John Dickie
Adjunct/Research Associate
Email: john.dickie@dal.ca
Mailing Address:
- Nautical Archaeology
- Mineral Exploration
- Hurricanes
- Sustainable Development
- Offshore Supply Chains
John Dickie holds B.Sc. (Honours in Geology) and M.Sc. (Geology) degrees from Dalhousie University), a B.Ed. (Science/Environmental Science) from the University of Toronto/ OISE and an MBA from the Sobey School of Business, St. Mary’s University. An Adjunct to the Faculty of Graduate Studies and associate of the Basin and Reservoir Lab, Dalhousie Earth and Environmental Sciences, John has worked as a geologist on research and mineral exploration projects across the Canadian Cordillera through British Columbia, Yukon Territory and into Alaska, western Mexico and Baja, in the Southwest Pacific (Vanuatu archipelago), and in development drilling offshore Nova Scotia on the Sable subbasin gas – condensate fields. John joined the Government of Nova Scotia’s Department of Energy to manage Industrial Benefits and held successive roles in offshore training and labour market development, energy and ocean tech R&D, international business development in the United, States, Mexico and South America, the Caribbean, Europe (North Sea) and the Middle East, and later led operational planning and general management of the division. John led his group to reposition Nova Scotian capability and capacity to address Canada’s and Nova Scotia’s energy transition to carbon neutrality, supporting efforts in wind and solar, in-stream tidal, carbon capture, hydrogen, and geothermal energy. John leveraged Canada’s regulatory framework on sustainable development with free trade partners Peru and Colombia to build links on trade and resource development research.

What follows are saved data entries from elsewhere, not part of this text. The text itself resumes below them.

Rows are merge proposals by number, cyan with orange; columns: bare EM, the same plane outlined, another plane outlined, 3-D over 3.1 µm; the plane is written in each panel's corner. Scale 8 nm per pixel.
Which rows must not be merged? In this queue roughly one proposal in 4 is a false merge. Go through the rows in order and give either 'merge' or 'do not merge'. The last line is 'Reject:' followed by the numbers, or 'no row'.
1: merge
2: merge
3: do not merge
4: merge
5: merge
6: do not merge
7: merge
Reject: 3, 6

Nova Scotia’s location in the northwest Atlantic supporting shipping, shipbuilding, fisheries, tourism and marine recreation and potential offshore wind and carbon storage will increasingly feel the effects of climate change on North Atlantic hurricanes. John’s underwater heritage and nautical history expertise has led to a new dimension of research into why North Atlantic hurricanes were more intense during the colder climate of the Little Ice Age than in modern times. This work has important implications for understanding the risk of a return of those conditions under projected climate and sea surface temperature warming into the future and the potential risk to Nova Scotia’s maritime communities and industries as well as its coastlines, forests and wetlands.

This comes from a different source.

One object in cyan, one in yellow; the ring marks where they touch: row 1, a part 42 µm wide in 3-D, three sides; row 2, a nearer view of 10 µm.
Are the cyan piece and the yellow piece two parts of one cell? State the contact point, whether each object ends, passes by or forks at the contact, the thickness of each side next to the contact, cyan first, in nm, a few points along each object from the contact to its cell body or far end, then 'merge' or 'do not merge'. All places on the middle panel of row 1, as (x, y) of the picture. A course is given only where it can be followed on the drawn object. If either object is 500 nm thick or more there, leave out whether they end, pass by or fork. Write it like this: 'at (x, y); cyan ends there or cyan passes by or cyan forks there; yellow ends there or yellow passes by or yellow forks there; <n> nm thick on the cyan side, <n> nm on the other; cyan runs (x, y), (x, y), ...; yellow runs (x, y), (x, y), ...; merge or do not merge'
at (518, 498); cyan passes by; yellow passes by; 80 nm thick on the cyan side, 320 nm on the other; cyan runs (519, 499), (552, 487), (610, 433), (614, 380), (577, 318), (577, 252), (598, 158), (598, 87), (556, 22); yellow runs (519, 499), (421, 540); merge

John is a PADI Rescue and IANTD Technical diver with a Nautical Archaeology Society (UK) certificate and over 25 years’ diving and underwater heritage experience. John published a book on the 1797 HMS Tribune shipwreck and the legend of the heroic fisher boy from Herring Cove. He has contributed to collections at the SS Atlantic Heritage Interpretation Park in Terence Bay Nova Scotia and the Maritime Museum of the Atlantic in Halifax.